▶ [WHAT NEEDS TO BE DONE]
Would you output all the data exactly as it stands?

▶ [ENTRIES PROVIDED]
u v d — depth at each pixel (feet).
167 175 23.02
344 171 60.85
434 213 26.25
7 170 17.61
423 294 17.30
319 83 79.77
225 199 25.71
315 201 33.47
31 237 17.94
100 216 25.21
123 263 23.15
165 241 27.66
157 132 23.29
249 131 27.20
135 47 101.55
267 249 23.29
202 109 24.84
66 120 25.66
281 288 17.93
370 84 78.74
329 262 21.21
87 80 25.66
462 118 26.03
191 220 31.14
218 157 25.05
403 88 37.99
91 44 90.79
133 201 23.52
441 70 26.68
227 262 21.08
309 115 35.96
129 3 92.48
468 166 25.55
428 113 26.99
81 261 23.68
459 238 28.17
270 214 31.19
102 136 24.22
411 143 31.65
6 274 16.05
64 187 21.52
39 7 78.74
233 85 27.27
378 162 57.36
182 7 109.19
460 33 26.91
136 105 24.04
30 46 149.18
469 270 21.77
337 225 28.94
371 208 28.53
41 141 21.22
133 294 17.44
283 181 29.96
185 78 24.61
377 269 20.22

▶ [RESPONSE AREA]
u v d — depth at each pixel (feet).
167 175 23.02
344 171 60.85
434 213 26.25
7 170 17.61
423 294 17.30
319 83 79.77
225 199 25.71
315 201 33.47
31 237 17.94
100 216 25.21
123 263 23.15
165 241 27.66
157 132 23.29
249 131 27.20
135 47 101.55
267 249 23.29
202 109 24.84
66 120 25.66
281 288 17.93
370 84 78.74
329 262 21.21
87 80 25.66
462 118 26.03
191 220 31.14
218 157 25.05
403 88 37.99
91 44 90.79
133 201 23.52
441 70 26.68
227 262 21.08
309 115 35.96
129 3 92.48
468 166 25.55
428 113 26.99
81 261 23.68
459 238 28.17
270 214 31.19
102 136 24.22
411 143 31.65
6 274 16.05
64 187 21.52
39 7 78.74
233 85 27.27
378 162 57.36
182 7 109.19
460 33 26.91
136 105 24.04
30 46 149.18
469 270 21.77
337 225 28.94
371 208 28.53
41 141 21.22
133 294 17.44
283 181 29.96
185 78 24.61
377 269 20.22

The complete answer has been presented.